Least corrupt countries in the worldMost corrupt countries in the world
1. New Zealand1. Somalia
2. Denmark2. North Korea
3. Finland3. Myanmar
4. Sweden4. Afghanistan
5. Singapore5. Uzbekistan
6. Norway6. Turkmenistan
7. Netherlands7. Sudan
8. Australia8. Iraq
9. Switzerland9. Haiti
10. Canada10. Venezuela
Just for information, the United States came in as the 24th least corrupt country out of 182 countries, China was 75th and India was 95th on the list. While I am sure that there are countries where you and I may disagree with the rankings, there are clearly regions of the world where operating a business without "paying off" government officials is close to impossible.

If you are valuing a company that operates in these dens of iniquity, how do you incorporate the costs of corruption into your value? Here are a three alternatives:
  1. Treat bribes as operating expenses: From a valuation perspective, it would be easiest to deal with bribes if they were out in the open and  treated as a separate line item in the expenses. So, in your operating expense breakdown, you could have a line item titled "Bribes and payments to corrupt officials" with the expense associated with it. Perhaps, we can then assess firms on the efficiency of their bribery and treat it as a competitive advantage for companies that are exceptionally good at getting results for their money. Unfortunately, even in countries where corruption is endemic, it remains "under the surface" and unreported.

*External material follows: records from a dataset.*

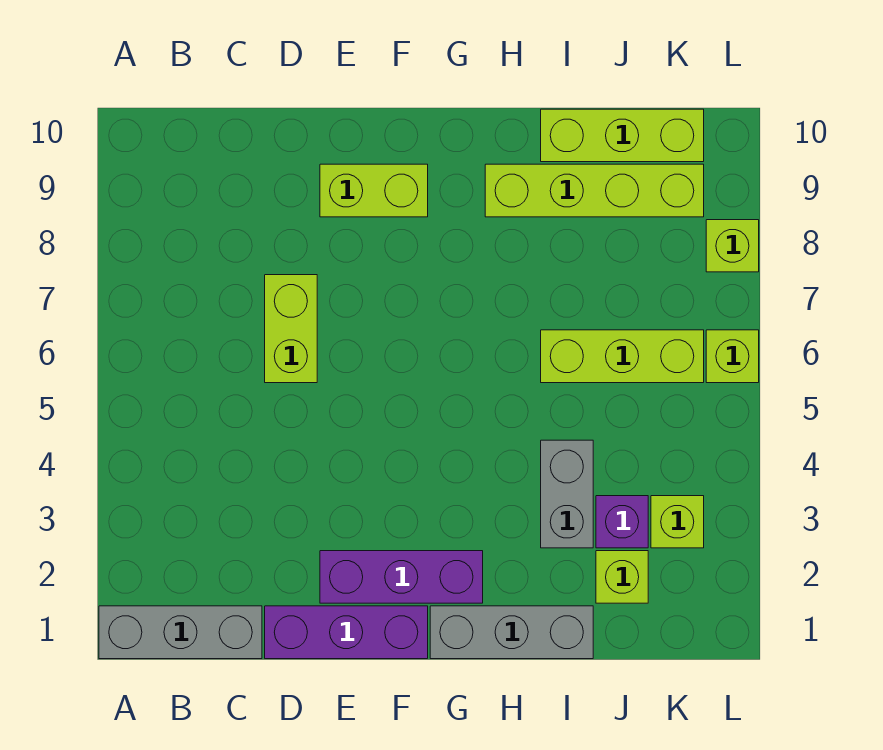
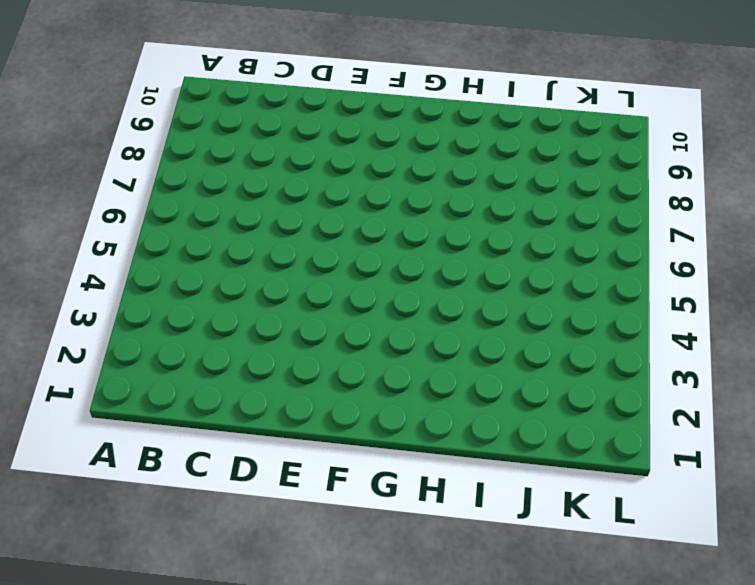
none -> grey 1x3 brick [99,606,262,659]
none -> purple 1x3 brick [265,606,428,659]
none -> lime 1x2 brick [265,275,317,383]

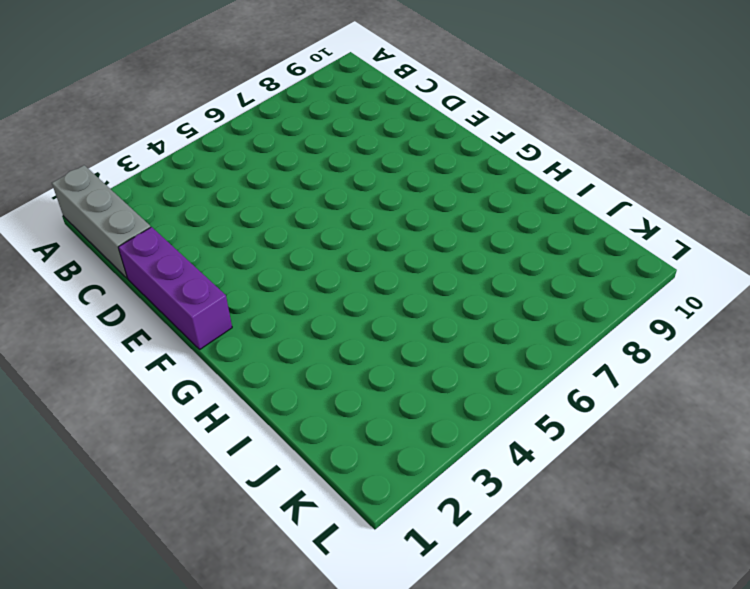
none -> lime 1x2 brick [265,275,317,383]
none -> purple 1x3 brick [320,551,483,603]
none -> lime 1x2 brick [320,164,428,217]

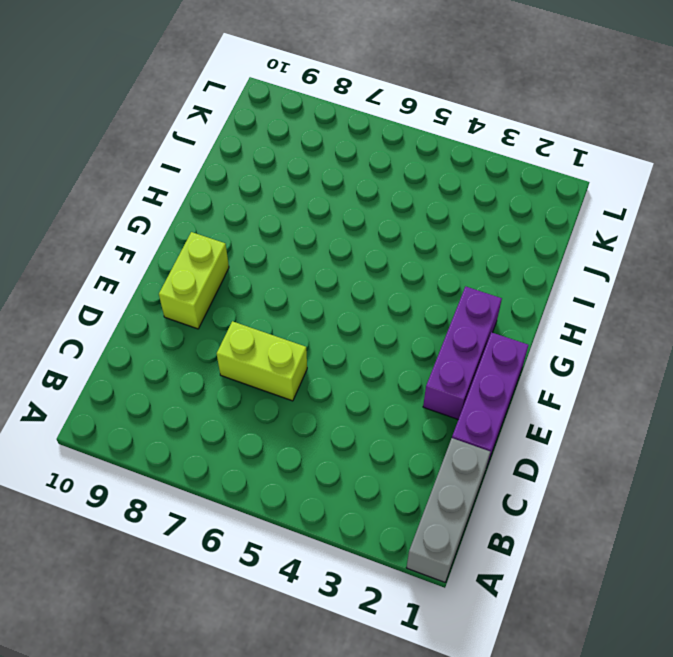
none -> grey 1x3 brick [430,606,593,659]
none -> lime 1x4 brick [485,164,704,217]
none -> grey 1x2 brick [541,440,593,548]

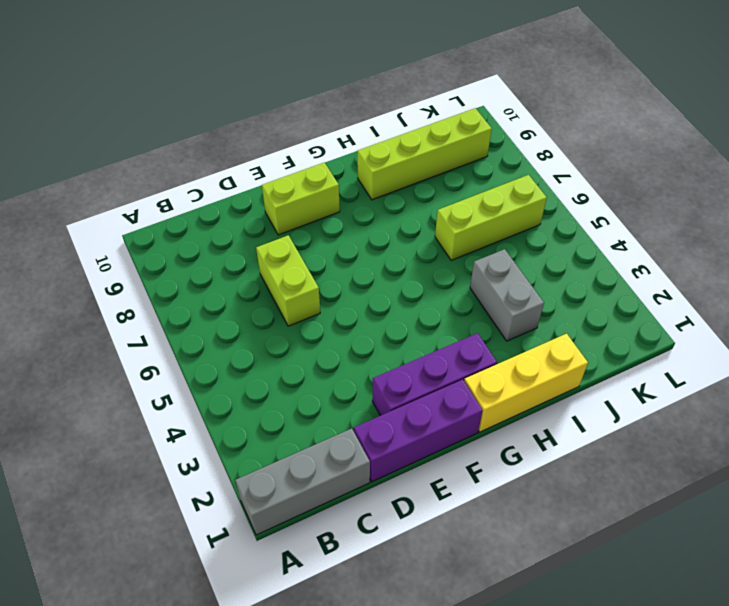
yellow 1x3 brick [464,334,588,432] -> grey 1x3 brick [430,606,593,659]
none -> lime 1x3 brick [541,109,704,162]
none -> lime 1x1 brick [596,551,648,603]
none -> purple 1x1 brick [596,496,648,548]

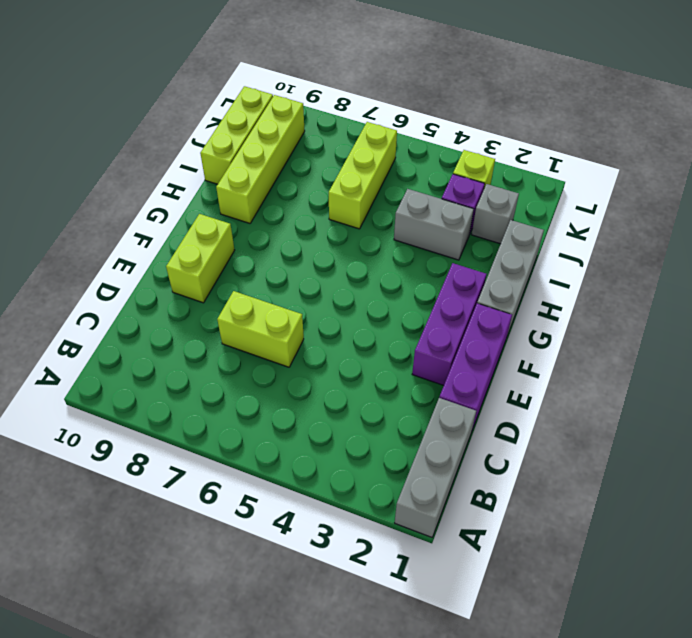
grey 1x1 brick [472,184,519,244] -> lime 1x1 brick [596,551,648,603]
none -> lime 1x1 brick [706,330,759,383]
none -> lime 1x1 brick [706,220,759,272]

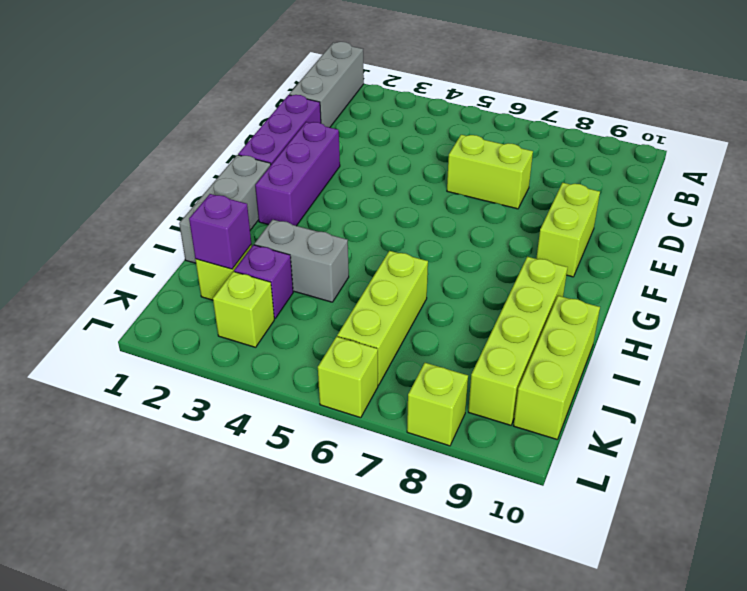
purple 1x1 brick [189,194,251,269] -> none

  2. Treat corruption as an implicit (and unreported) tax: In the more likely scenario, where corruption exists but is not explicitly reported, it may make sense to consider the expenses associated with it as an implicit tax levied by the government. The fact that this tax revenue goes to the government officials and not to the taxpayers is deplorable, but that makes little difference to the company paying it. While this idea may seem farfetched, PWC did exactly this in an "opacity index" that they computed for dozens of countries and converted into tax rates. In 2001, for instance, they estimated the added cost of operating in China was the equivalent of facing an effective tax rate of 46%. Unfortunately, this listing is almost a decade old and while the opacity index itself has been updated by others, the effective tax rates no longer seem to be computed by country.
  3. Increase the cost of capital to cover "government" partners: When corruption occurs at the highest levels, you can argue that as a private business owner, you have "corrupt government officials" as partners who provide no capital but get a share of the income. Consequently, you have to generate a higher return on your capital invested to cover the cash outflows to your implicit partners. You can find interesting attempts to quantify this effect here and here.
There are two complicating factors. The first is that the United States (among other countries) has laws on the books that forbid companies from paying bribes not only to US officials but to officials in other countries . As a consequence, the costs of bribery may be far greater than the actual expenditures incurred and include the penalties that these companies will be face, if the bribery is exposed. The second is that the "right connections in high places" in countries with extensive corruption is a significant competitive advantage in itself. Odious though we may find this proposition, the firms that understand how the system works (or who to pay and how much to pay to make it work) will generate excess returns and higher value than their more virtuous counterparts.